Aqui estamos de novo, na superfície da Grande Bola de Golfe, girando pelo espaço pra todas as direções, igual um fidget spinner. Estamos em outro lugar na linha do tempo dessa vez, mas isso não me impede de lembrar de algumas coisas. Eu sinto saudade de ter 16 anos, e cada vez mais eu sinto saudade da criança que morreu ano passado. Mas ao mesmo tempo… eu nunca senti ela tão viva aqui dentro. Isso é bom. Agradeço a seleção natural por deixar minhas sinapses viajarem pelo buraco de minhoca que a gente chama de memória. E é por aí que eu sou sugado — quando chega essa parte do dia eu tento fazer parecer que tem alguma coisa sob meu controle — mas a gente sabe que hoje em dia é tudo automático. Quando eu era menor eu queria ter aprendido a tocar bateria, mas meu pai disse que era melhor focar em outra coisa, porque “no futuro vai ser tudo eletrônico”. Ele não estava errado, hoje em dia é tudo automático. Menos meu coração, que, talvez por nunca ter aprendido a tocar bateria, faz uns solos irados ainda, as vezes, e cada vez mais alto. Que viagem! Gente morre, mas fantasma continua no bolso, se você deixar eles por lá. Continua entre cada palavra que a gente escreveu, em cada coisa que a gente disse, e, acima disso tudo, no coração de todo mundo que a gente fez bater. Eu gosto da música.

Eu estou voando alto agora, mas meu coração está batendo junto com os peixes grandes. Eu estou imerso nos sentimentos que eles tanto falam, e estou achando muito divertido. Vocês nunca vão entender, mas essas canções de amor cresceram junto comigo. Agora a gente tem idade pra fazer o que quiser… e na minha cama é mais cofortável.
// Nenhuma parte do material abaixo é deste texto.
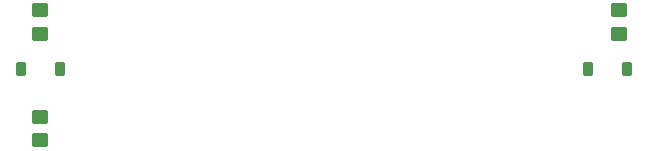
<source format=gtp>
G04 #@! TF.GenerationSoftware,KiCad,Pcbnew,8.0.5*
G04 #@! TF.CreationDate,2024-11-03T16:46:15+01:00*
G04 #@! TF.ProjectId,cable-tester,6361626c-652d-4746-9573-7465722e6b69,rev?*
G04 #@! TF.SameCoordinates,Original*
G04 #@! TF.FileFunction,Paste,Top*
G04 #@! TF.FilePolarity,Positive*
%FSLAX46Y46*%
G04 Gerber Fmt 4.6, Leading zero omitted, Abs format (unit mm)*
G04 Created by KiCad (PCBNEW 8.0.5) date 2024-11-03 16:46:15*
%MOMM*%
%LPD*%
G01*
G04 APERTURE LIST*
G04 Aperture macros list*
%AMRoundRect*
0 Rectangle with rounded corners*
0 $1 Rounding radius*
0 $2 $3 $4 $5 $6 $7 $8 $9 X,Y pos of 4 corners*
0 Add a 4 corners polygon primitive as box body*
4,1,4,$2,$3,$4,$5,$6,$7,$8,$9,$2,$3,0*
0 Add four circle primitives for the rounded corners*
1,1,$1+$1,$2,$3*
1,1,$1+$1,$4,$5*
1,1,$1+$1,$6,$7*
1,1,$1+$1,$8,$9*
0 Add four rect primitives between the rounded corners*
20,1,$1+$1,$2,$3,$4,$5,0*
20,1,$1+$1,$4,$5,$6,$7,0*
20,1,$1+$1,$6,$7,$8,$9,0*
20,1,$1+$1,$8,$9,$2,$3,0*%
G04 Aperture macros list end*
%ADD10RoundRect,0.250000X0.450000X-0.350000X0.450000X0.350000X-0.450000X0.350000X-0.450000X-0.350000X0*%
%ADD11RoundRect,0.225000X-0.225000X-0.375000X0.225000X-0.375000X0.225000X0.375000X-0.225000X0.375000X0*%
%ADD12RoundRect,0.250000X-0.450000X0.350000X-0.450000X-0.350000X0.450000X-0.350000X0.450000X0.350000X0*%
G04 APERTURE END LIST*
D10*
X125000000Y-56000000D03*
X125000000Y-54000000D03*
D11*
X122350000Y-59000000D03*
X125650000Y-59000000D03*
D10*
X76000000Y-56000000D03*
X76000000Y-54000000D03*
D11*
X74350000Y-59000000D03*
X77650000Y-59000000D03*
D12*
X76000000Y-63000000D03*
X76000000Y-65000000D03*
M02*

</source>
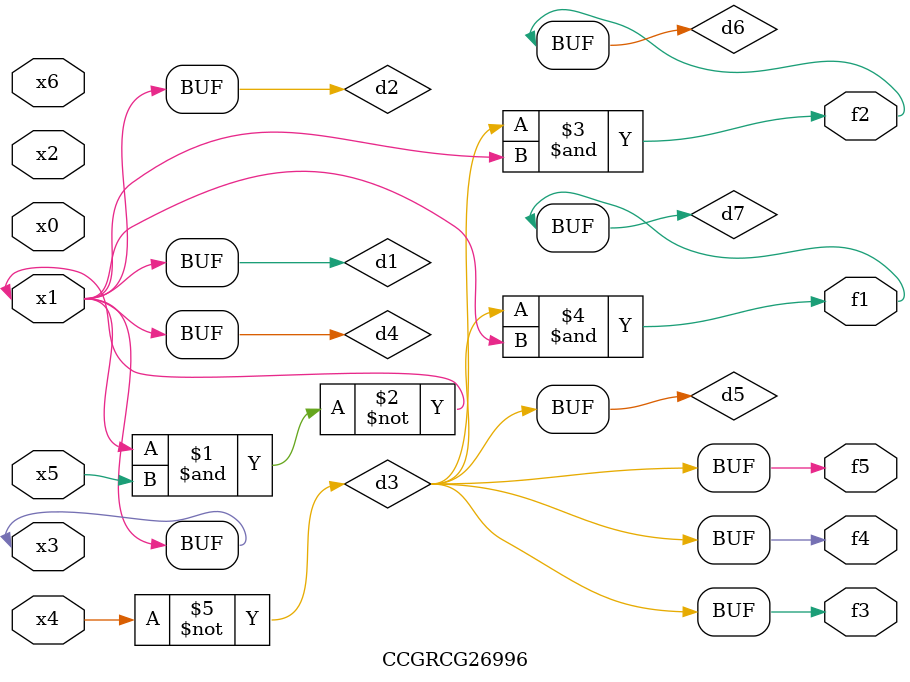
<source format=v>
module CCGRCG26996(
	input x0, x1, x2, x3, x4, x5, x6,
	output f1, f2, f3, f4, f5
);

	wire d1, d2, d3, d4, d5, d6, d7;

	buf (d1, x1, x3);
	nand (d2, x1, x5);
	not (d3, x4);
	buf (d4, d1, d2);
	buf (d5, d3);
	and (d6, d3, d4);
	and (d7, d3, d4);
	assign f1 = d7;
	assign f2 = d6;
	assign f3 = d5;
	assign f4 = d5;
	assign f5 = d5;
endmodule

</source>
Dessa vez eu não comecei outubro com o pé esquerdo, e muito menos com o pé direito. Também não foi fazendo um handstand, não foi dando um mortal pra trás, e não foi saltando um tanque de tubarões com uma motocicleta. Eu comecei outubro fazendo um truque muito mais divertido. Eu não sei se o Buster Keaton era do tipo que se apaixonava com muita frequência, mas eu tenho certeza que ele se machucaria menos que eu se fizesse isso. Eu não sou um profissional, eu sou um amador em todo sentido que você conseguir entender disso se você se esforçar um pouquinho. Eu amo fazer as coisas que eu faço, essa época do ano me faz gostar muito do fato de que eu ainda estou vivo. Mas isso eu, o Buster Keaton, o Jimi Hendrix, D. B. Cooper… um monte de gente tem isso em comum. A gente gosta de fazer o que a gente faz, a gente faz pros outros verem, a gente faz parecer que é na intenção de que alguem vai se machucar feio depois, mas… eles provavelmente não se machucam. Eu estou tentando aprender a arte desse jogo, com uma faca entre os dentes, mas é mais difícil do que eu imaginava. Eu devia ter escolhido outro emprego.
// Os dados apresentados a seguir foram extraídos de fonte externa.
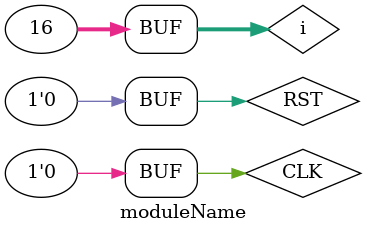
<source format=v>
module moduleName ();

reg CLK;
wire [31:0] OUT;
reg RST;
integer i;
SingleCpu SingleCpu1 (.CLK(CLK), .RST(RST), .OUT(OUT));

initial begin
    RST = 1;
    CLK = 1;
    #5
    CLK = 0;
    #5;
    CLK = 1;
    #5
    RST = 0;
    CLK = 0;
    for(i=0; i<16; i=i+1) begin
        CLK = 1;
        #5
        CLK = 0;
        #5;
    end


end


// always begin
//     #6 CLK=0;
//     #4 CLK=1;
// end

    
endmodule
</source>
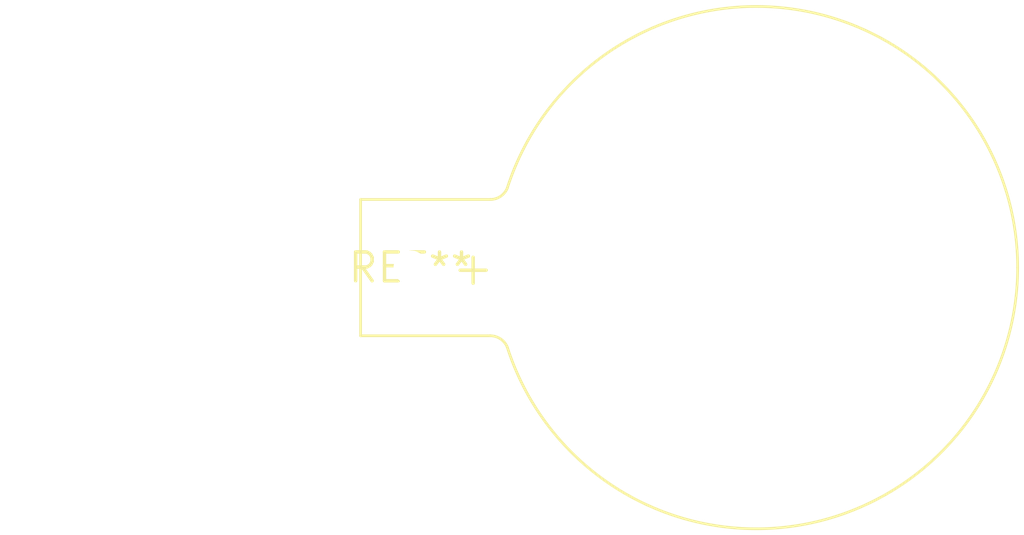
<source format=kicad_pcb>
(kicad_pcb (version 20240108) (generator pcbnew)

  (general
    (thickness 1.6)
  )

  (paper "A4")
  (layers
    (0 "F.Cu" signal)
    (31 "B.Cu" signal)
    (32 "B.Adhes" user "B.Adhesive")
    (33 "F.Adhes" user "F.Adhesive")
    (34 "B.Paste" user)
    (35 "F.Paste" user)
    (36 "B.SilkS" user "B.Silkscreen")
    (37 "F.SilkS" user "F.Silkscreen")
    (38 "B.Mask" user)
    (39 "F.Mask" user)
    (40 "Dwgs.User" user "User.Drawings")
    (41 "Cmts.User" user "User.Comments")
    (42 "Eco1.User" user "User.Eco1")
    (43 "Eco2.User" user "User.Eco2")
    (44 "Edge.Cuts" user)
    (45 "Margin" user)
    (46 "B.CrtYd" user "B.Courtyard")
    (47 "F.CrtYd" user "F.Courtyard")
    (48 "B.Fab" user)
    (49 "F.Fab" user)
    (50 "User.1" user)
    (51 "User.2" user)
    (52 "User.3" user)
    (53 "User.4" user)
    (54 "User.5" user)
    (55 "User.6" user)
    (56 "User.7" user)
    (57 "User.8" user)
    (58 "User.9" user)
  )

  (setup
    (pad_to_mask_clearance 0)
    (pcbplotparams
      (layerselection 0x00010fc_ffffffff)
      (plot_on_all_layers_selection 0x0000000_00000000)
      (disableapertmacros false)
      (usegerberextensions false)
      (usegerberattributes false)
      (usegerberadvancedattributes false)
      (creategerberjobfile false)
      (dashed_line_dash_ratio 12.000000)
      (dashed_line_gap_ratio 3.000000)
      (svgprecision 4)
      (plotframeref false)
      (viasonmask false)
      (mode 1)
      (useauxorigin false)
      (hpglpennumber 1)
      (hpglpenspeed 20)
      (hpglpendiameter 15.000000)
      (dxfpolygonmode false)
      (dxfimperialunits false)
      (dxfusepcbnewfont false)
      (psnegative false)
      (psa4output false)
      (plotreference false)
      (plotvalue false)
      (plotinvisibletext false)
      (sketchpadsonfab false)
      (subtractmaskfromsilk false)
      (outputformat 1)
      (mirror false)
      (drillshape 1)
      (scaleselection 1)
      (outputdirectory "")
    )
  )

  (net 0 "")

  (footprint "BatteryHolder_Keystone_103_1x20mm" (layer "F.Cu") (at 0 0))

)

</source>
Eu odeio ter que colocar isso em palavras. Quem conhece meu estilo sabe que eu prefiro as formas, prefiro as cores, prefiro o movimento, o som, o olhar, eu prefiro os sinais de rádio que a gente manda quando boceja, e todo mundo em volta te imita inconscientemente. A literatura infelizmente é limitada, ela se limita a não fazer barulho. Palavras normalmente ficam escondidas dentro de livros, e o significado delas fica nas entrelinhas. Eu já falei quase tudo que eu precisava, mas ainda é muito estranho pra mim quando eu olho em volta e vejo que ninguém entendeu. Se eu morrer amanhã fazendo um stunt desses, eu queria que todo mundo entendesse a mensagem. Eu só estou tentando falar sobre o tanto que eu amo todos vocês. É música pop, sem a parte da música. Sobra a carne crua. Espero que vocês gostem.
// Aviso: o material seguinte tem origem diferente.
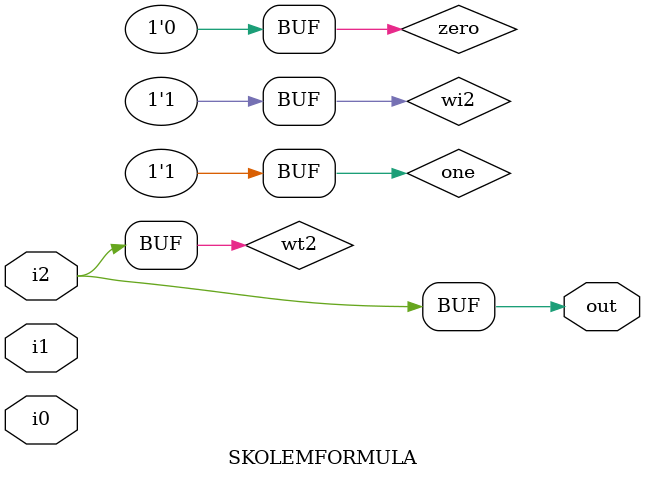
<source format=v>
module SKOLEMFORMULA (i0, i1, i2,  out );
input i0;
input i1;
input i2;
output out ;
wire zero;
wire one;
assign zero = 0;
assign one = 1;
wire wi2;
wire wt2;
assign wi2 = (( one ));
assign wt2 = (~(wi2 ^ i2));
assign out = wt2;
endmodule
</source>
E, nesse ponto, a literatura já é terreno conhecido. E vocês conhecem meu estilo. Eu não gosto da zona de conforto. Ela deixa minha pele pegajosa, ela me deixa desconfortável. As palavras, os livros, esses simbolos que a gente chama de letras, esse cojunto deles que a gente chama de linhas, e o significado entre eles. Isso aí que a gente chama de entrelinhas. Eles tem o péssimo hábito de ficar esperando, em um livro ou na tela do computador. Não é assim que eu jogo. A fotografia e a arte perturbam as frequências de luz, e te obrigam a sintonizar com elas. E som é vibração. Música meche com todo mundo em volta, e você nem precisa estar olhando. Eu sou barulhento. Ainda assim existem outros sentidos, e eu queria que vocês me acompanhassem aqui:

Vocês estão sentindo esse cheiro? Acho que vai chover hoje.